↓
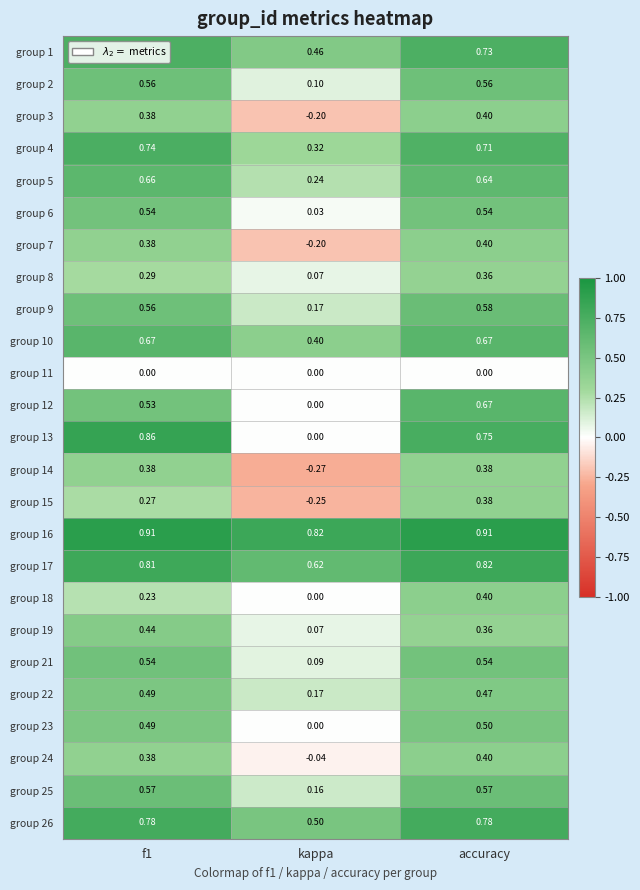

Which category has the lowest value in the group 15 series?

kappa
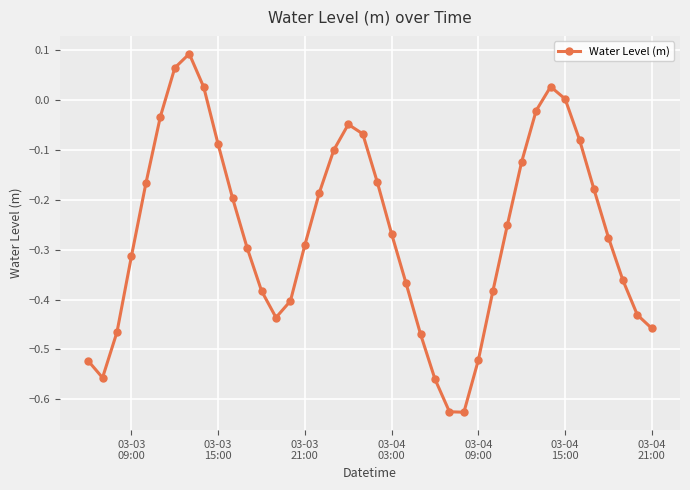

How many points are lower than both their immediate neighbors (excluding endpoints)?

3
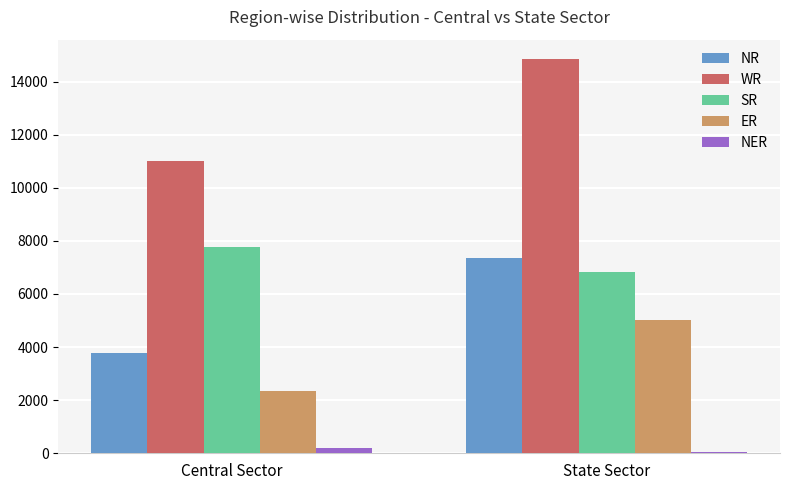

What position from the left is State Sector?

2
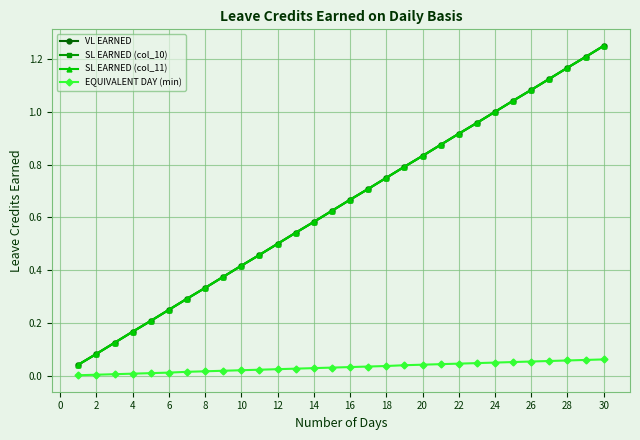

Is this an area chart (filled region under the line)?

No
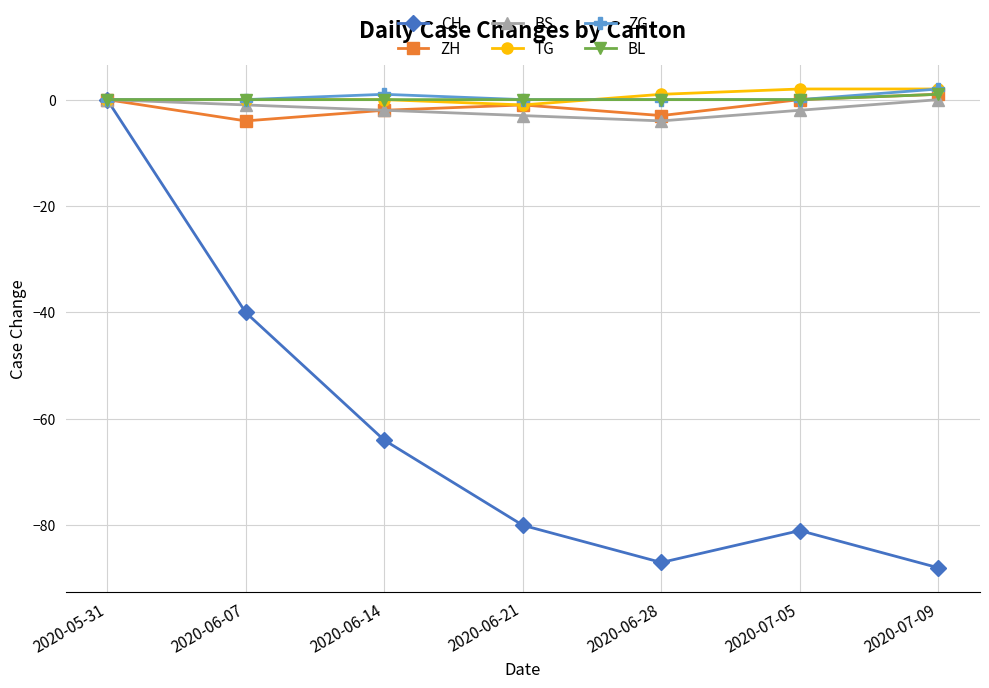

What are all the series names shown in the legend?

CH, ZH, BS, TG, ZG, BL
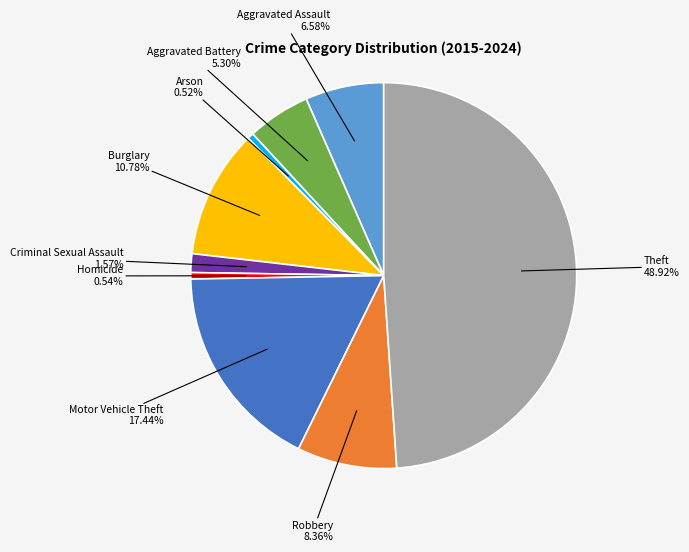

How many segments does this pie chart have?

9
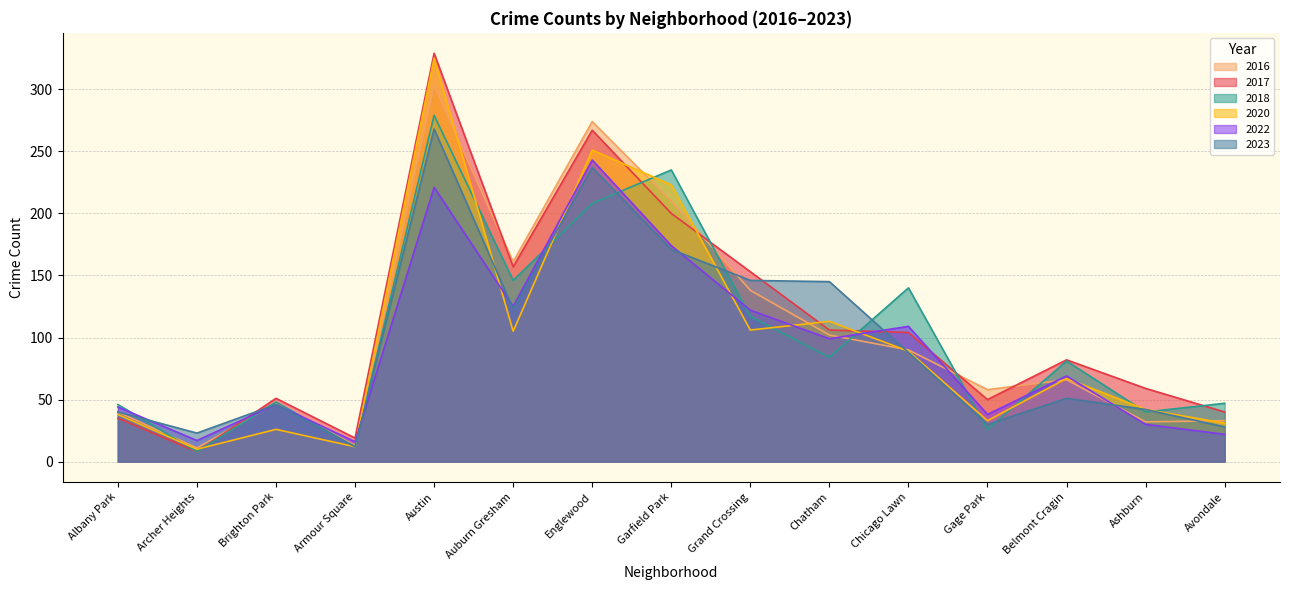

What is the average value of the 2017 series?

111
↑
↓
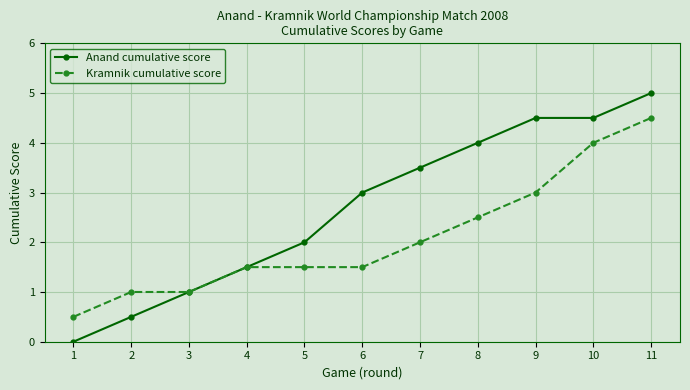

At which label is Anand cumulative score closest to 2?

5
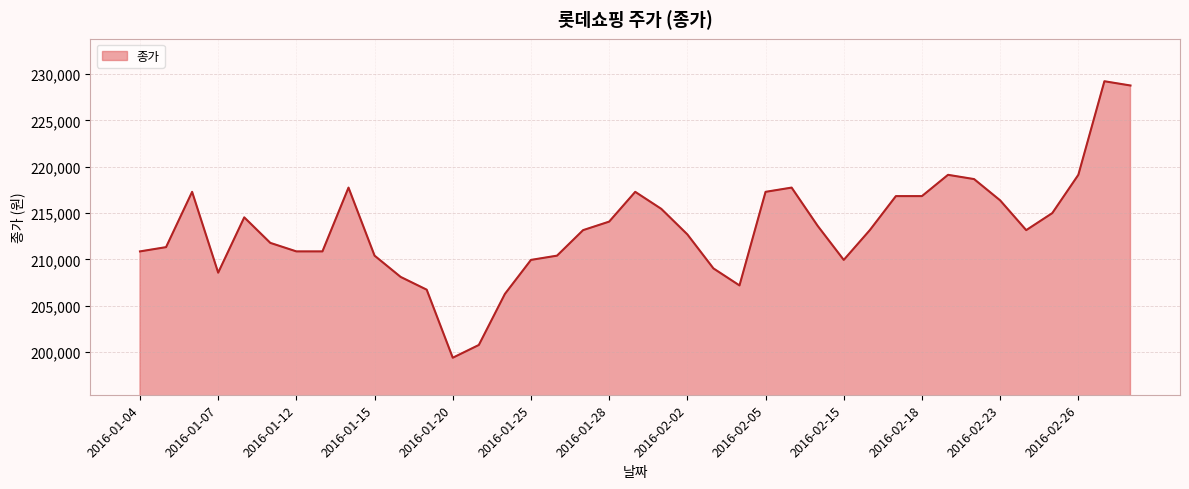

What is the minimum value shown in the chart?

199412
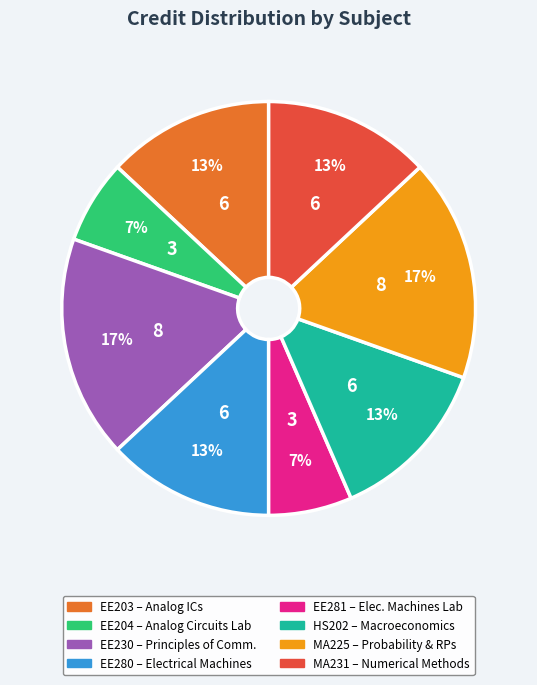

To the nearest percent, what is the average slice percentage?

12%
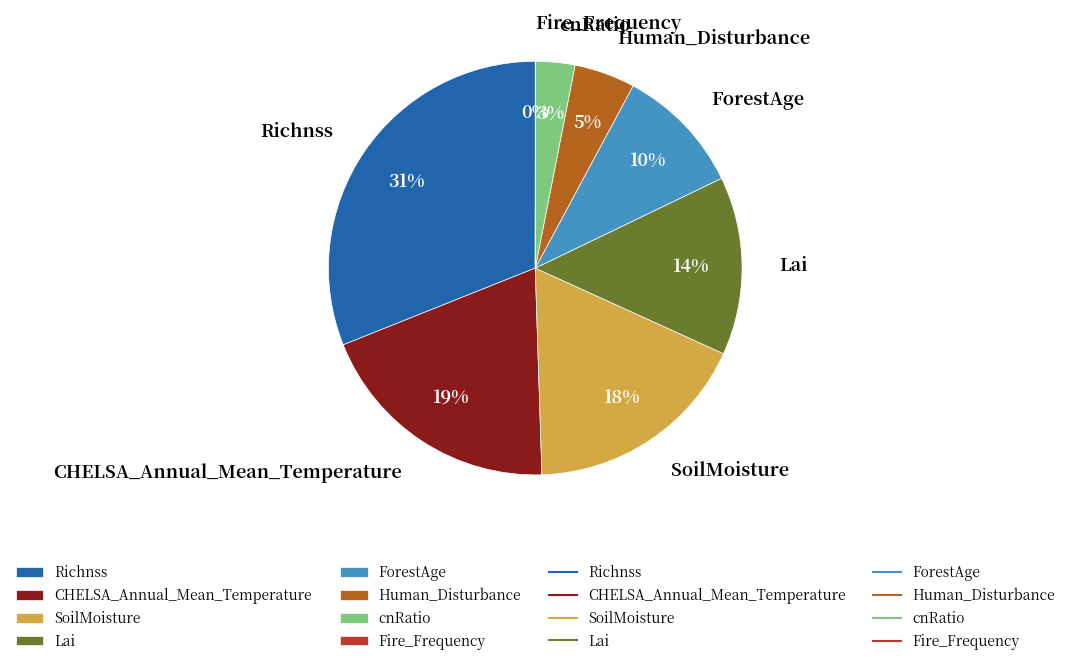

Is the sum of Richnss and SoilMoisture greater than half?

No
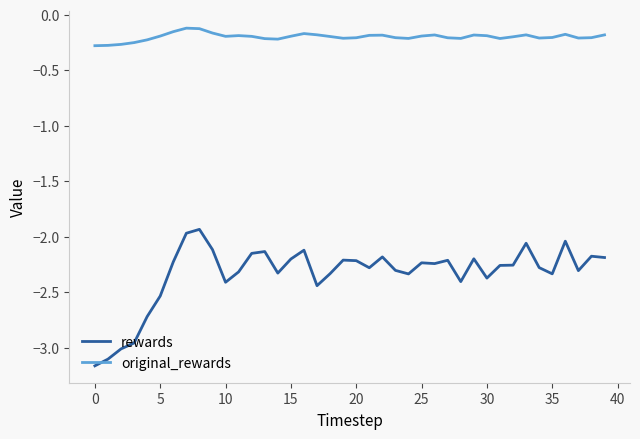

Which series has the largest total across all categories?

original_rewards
↑
↓
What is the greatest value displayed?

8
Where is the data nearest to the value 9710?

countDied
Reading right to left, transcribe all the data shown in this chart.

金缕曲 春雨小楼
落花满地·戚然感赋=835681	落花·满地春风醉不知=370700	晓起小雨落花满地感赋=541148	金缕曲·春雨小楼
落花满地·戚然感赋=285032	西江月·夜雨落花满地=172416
↑
* [Exercise objective]: Can you rewrite the records from the line with "Which category has" up to and including the line with "What is the average value of the 2017 series?", replacing "series" with "set" and keeping everything else the same? Leave the pictures out of your answer.

* [Response area]:
Which category has the lowest value in the group 15 set?

kappa

How many points are lower than both their immediate neighbors (excluding endpoints)?

3

What position from the left is State Sector?

2

Is this an area chart (filled region under the line)?

No

What are all the set names shown in the legend?

CH, ZH, BS, TG, ZG, BL

How many segments does this pie chart have?

9

What is the average value of the 2017 set?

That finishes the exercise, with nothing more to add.